Kathy McAfee  – “The Great Encourager”

Global Difference Maker whose personal mission is to change the world for good by inspiring others to direct their talents and resources to make a difference for others. A woman of action who lives her life with a fierce urgency of now. Bold and determined, Kathy puts herself and her ideas out into the world to take hold and grow. Kathy possesses a dynamic presence and compelling qualities that win people over. A good friend, loving daughter, loyal wife, thoughtful sister, aunt, niece and cousin, Kathy strives to make other people happy, while also being content herself.

Gifts and Attributes

Relationship Building Business Curiosity Positive Attitude
Creativity and Imagination Self-Healing /Resilient Action – Doer
Thought-leadership Nurturing Lifelong Learner
Writing – Blogging Appreciation/Gratitude Money Smart
Public Speaking Volunteer-leadership Organized
Marketing and Branding Generous – Philanthropic Self-Motivated
Communication Skills High Energy Inspiring

What would Buddha say?

As you reflect upon the events that have shaped your life and made you the person that you are, I want to share one more insight. It comes from the book that I am reading called, The Trauma of Everyday Life, by Mark Epstein, MD. According to Wikipedia, Dr. Epstein (born 1953) is an American author and psychotherapist, integrating both Buddha’s and Sigmund Freud’s approaches to trauma, and writing about their interplay. In his most recent book, The Trauma of Everyday Life, he interprets the Buddha’s spiritual journey as grounded in Buddha’s personal childhood trauma.

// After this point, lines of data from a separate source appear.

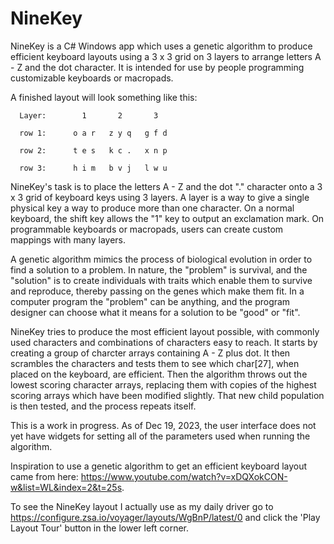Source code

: # NineKey
NineKey is a C# Windows app which uses a genetic algorithm to produce efficient keyboard layouts using a 3 x 3 grid on 3 layers to arrange letters A - Z and the dot character. It is intended for use by people programming customizable keyboards or macropads.  

A finished layout will look something like this:


      

      Layer:        1       2       3 
      
      row 1:      o a r   z y q   g f d
      
      row 2:      t e s   k c .   x n p 
      
      row 3:      h i m   b v j   l w u 

NineKey's task is to place the letters A - Z and the dot "." character onto a 3 x 3 grid of keyboard keys using 3 layers. A layer is a way to give a single physical key a way to produce more than one character. On a normal keyboard, the shift key allows the "1" key to output an exclamation mark. On programmable keyboards or macropads, users can create custom mappings with many layers.   

A genetic algorithm mimics the process of biological evolution in order to find a solution to a problem. In nature, the "problem" is survival, and the "solution" is to create individuals with traits which enable them to survive and reproduce, thereby passing on the genes which make them fit. In a computer program the "problem" can be anything, and the program designer can choose what it means for a solution to be "good" or "fit".

NineKey tries to produce the most efficient layout possible, with commonly used characters and combinations of characters easy to reach. It starts by creating a group of charcter arrays containing A - Z plus dot. It then scrambles the characters and tests them to see which char[27], when placed on the keyboard, are efficient. Then the algorithm throws out the lowest scoring character arrays, replacing them with copies of the highest scoring arrays which have been modified slightly. That new child population is then tested, and the process repeats itself.  

This is a work in progress. As of Dec 19, 2023, the user interface does not yet have widgets for setting all of the parameters used when running the algorithm.

Inspiration to use a genetic algorithm to get an efficient keyboard layout came from here: https://www.youtube.com/watch?v=xDQXokCON-w&list=WL&index=2&t=25s.

To see the NineKey layout I actually use as my daily driver go to https://configure.zsa.io/voyager/layouts/WgBnP/latest/0  and click the 'Play Layout Tour' button in the lower left corner.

“(Trauma) …is not something to be ashamed of, not a sign of weakness, and not a reflection of inner failing. It is simply a fact of life.” “…the traumas of everyday life, if they do not destroy us, become bearable, even illuminating, when we learn to relate to them differently.” –Dr. Mark Epstein, author of The Trauma of Everyday Life (page 3)

Put this idea into action

Set aside at least two hours for this exercise. Download the TEMPLATE – Resume of My Life and save it to your computer. Fill in your name on the template. Have a copy of your professional resume on hand, which will be useful in referencing key dates, places and events from your work life.

Allow yourself to be completely honest about the events in your life: the good, the bad and the ugly. They all contributed to making you the person that you have become. No one else has to see this personal life resume, unless you decide to share it with them.

If you are a visually dominant person, you might enjoy putting the Resume of Your Life in a visual timeline fashion (just as magazines do to depict the history of a company).

When you are finished, print it out and review it. Reflect upon your life’s lessons. Avoid blaming others for the things that happened to you. Instead, take responsibility for your response, and pride in your perseverance and survival.

Make a plan to review your Life Resume and update it periodically. Keep up with the changes in your life.

Finally, always be on the lookout for cool things to add to your Life Resume. Every experience (good, bad and ordinary) can teach you something and add to the richness of your life.